Method	CCT BLEU↑	CCT CodeBLEU↑	ECT BLEU↑	ECT CodeBLEU↑
Original	5.89	29.41	11.64	32.68
SFT	15.44	31.17	19.20	36.03
DPO	23.36	38.67	55.57	44.95
ORPO	21.47	37.06	56.92	40.62
SimPO	23.86	39.39	54.57	45.43

The experimental results align with trends from the original metrics, indicating that our conclusions remain valid under structure-aware evaluation. (Full results are available at: https://anonymous.4open.science/r/CodeSyncRebuttal-D65F ).

Q2: Why do you think current methods are limiting? What’s the expected upper-bound on performance? What kind of improvements are you suggesting will improve performance further?

A2: Thanks for your comments. Current knowledge-updating methods are limited in helping LLMs fully internalize and recall updated APIs, as evidenced by suboptimal CodeBLEU scores (<40) in the CCT task. The upper bound of performance can be quantified by evaluating LLMs’ ability to invoke legacy APIs. The empirical upper bounds for Qwen2.5 and Qwen2.5-Coder are as follows:

Model	Original	Best Updating Method	Upper Bound
Qwen	30.21	39.67	42.05
QwenCoder	29.41	40.70	45.12

The results indicate a significant performance gap with upper bounds. To close it, we recommend exploring hybrid approaches, as discussed in response to Q3.

Q3: How does the simple RAG baseline compare with the methods discussed in the paper? When or when not should someone use your method as opposed to RAG to update API invocation knowledge?

A3: As stated in lines 104–109, unlike RAG which increases inference overhead by retrieval for each query, our CodeSyncBench focuses on evaluating and improving LLMs’ ability to internalize API updates. FT methods allows models to update without extra costs while inference, making them preferable in latency-sensitive or offline scenarios. Moreover, RAG's reliance on retrieval quality is problematic, especially with large real-world API updates. In contrast, CodeSync tracks API changes and integrates them into LLMs, enabling more reliable recall of updated API knowledge.
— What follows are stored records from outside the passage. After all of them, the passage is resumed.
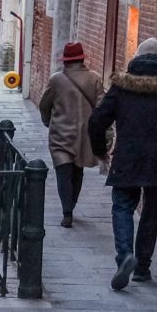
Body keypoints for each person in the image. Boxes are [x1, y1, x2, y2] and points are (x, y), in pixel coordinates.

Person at [88, 37, 157, 291]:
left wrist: (100, 151)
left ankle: (125, 256)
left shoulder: (122, 86)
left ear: (136, 58)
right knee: (150, 211)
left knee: (122, 207)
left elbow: (97, 121)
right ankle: (143, 267)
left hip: (127, 157)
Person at [37, 42, 103, 227]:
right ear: (82, 59)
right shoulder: (94, 79)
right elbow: (102, 107)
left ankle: (67, 211)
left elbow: (44, 105)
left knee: (63, 172)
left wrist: (47, 120)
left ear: (65, 61)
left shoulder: (56, 80)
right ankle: (71, 205)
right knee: (77, 171)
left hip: (60, 135)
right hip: (84, 135)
To address your concern, we test a RAG baseline with a vector database of 5,056 updated API signatures from six libraries mentioned in the paper, indexed with OpenAI’s text-embedding-3-large model.

Method	CCT CodeBLEU↑	ECT CodeBLEU↑	MCQ P@1↑
Original	29.41	32.68	32.56
SFT	31.17	36.03	35.16
DPO	38.67	44.95	37.00
RAG	35.17	42.26	34.26
SFT+RAG	40.70	51.35	36.89

Results show that RAG performs lower than FT methods (35.17), primarily due to a retrieval success rate of only ~60% (665/1100). However, RAG achieves better results (40.70), while combined with FT methods, highlighting the potential of hybrid approaches. In summary, knowledge updating methods outperform RAG in scenarios requiring efficient inference and precise API knowledge tracking.
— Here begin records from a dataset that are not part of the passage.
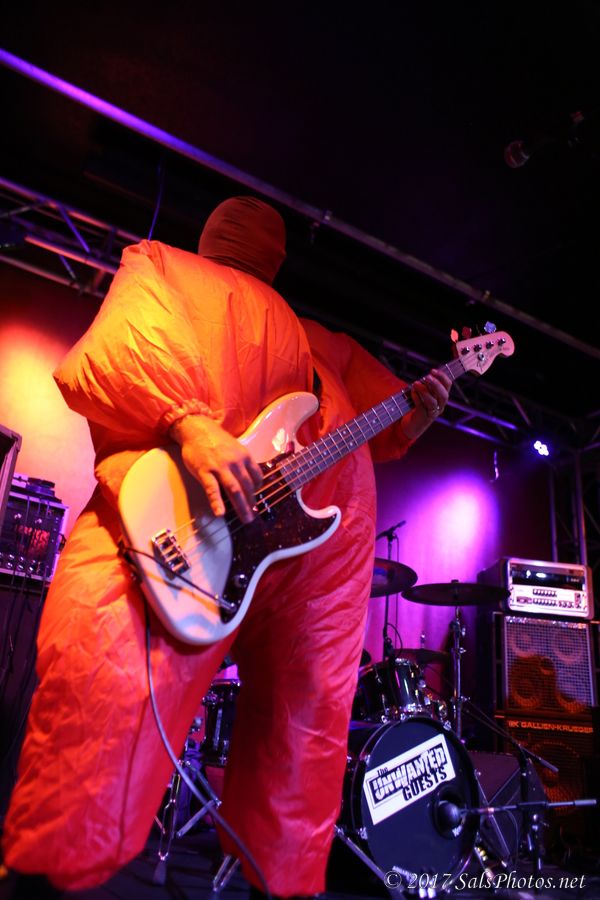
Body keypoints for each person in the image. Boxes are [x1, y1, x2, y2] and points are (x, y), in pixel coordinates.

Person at [2, 196, 451, 898]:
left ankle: (60, 873)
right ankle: (59, 870)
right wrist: (191, 424)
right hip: (198, 529)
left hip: (314, 551)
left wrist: (418, 410)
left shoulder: (315, 341)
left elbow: (387, 419)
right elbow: (120, 351)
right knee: (254, 718)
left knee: (270, 718)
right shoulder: (170, 270)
We will incorporate these results and analysis into the revised manuscript.

W4: One concern that stands out for me is the lack of commentary on the leakage of samples from CodeSyncBench into the training data of models being evaluated.

A4: To demonstrate that there is no data leakage between training data and benchmark, we compute the n-gram similarity of all samples associated with each API. Lower n-gram (<15%) scores indicate minimal overlap and thus confirm the absence of leakage.

N-gram	N=5	N=10	N=15	N=20
Score	12.62	10.21	9.24	8.52

Specifically, after retrieving data for APIs, we duplicate all data and then split them into two parts. This approach has a clean separation and prevents any potential data leakage.
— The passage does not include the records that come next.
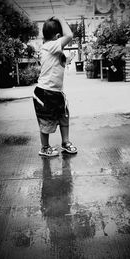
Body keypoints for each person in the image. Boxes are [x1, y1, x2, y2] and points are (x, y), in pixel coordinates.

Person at [33, 16, 77, 157]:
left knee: (64, 116)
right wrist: (61, 18)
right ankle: (45, 147)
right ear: (58, 36)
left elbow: (56, 65)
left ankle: (65, 142)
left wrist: (67, 60)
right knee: (46, 121)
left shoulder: (50, 49)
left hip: (56, 92)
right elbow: (69, 35)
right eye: (60, 37)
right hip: (45, 93)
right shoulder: (50, 45)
W5: The paper does not include contemporary works also focusing on API invocations and benchmarks developed.

A5: Thanks for the suggestion. We will include all the mentioned works in the next version of the paper.

最终决定Accept (poster)

2025-05-01

The reviewers agreed that this paper presents a useful dataset and positive results from its tuning experiments. They noted some concerns around the limited evaluation, in response to which the authors provided substantial expansions to the evaluations & results. This is appreciated and strengthens the work sufficiently to recommend its acceptance.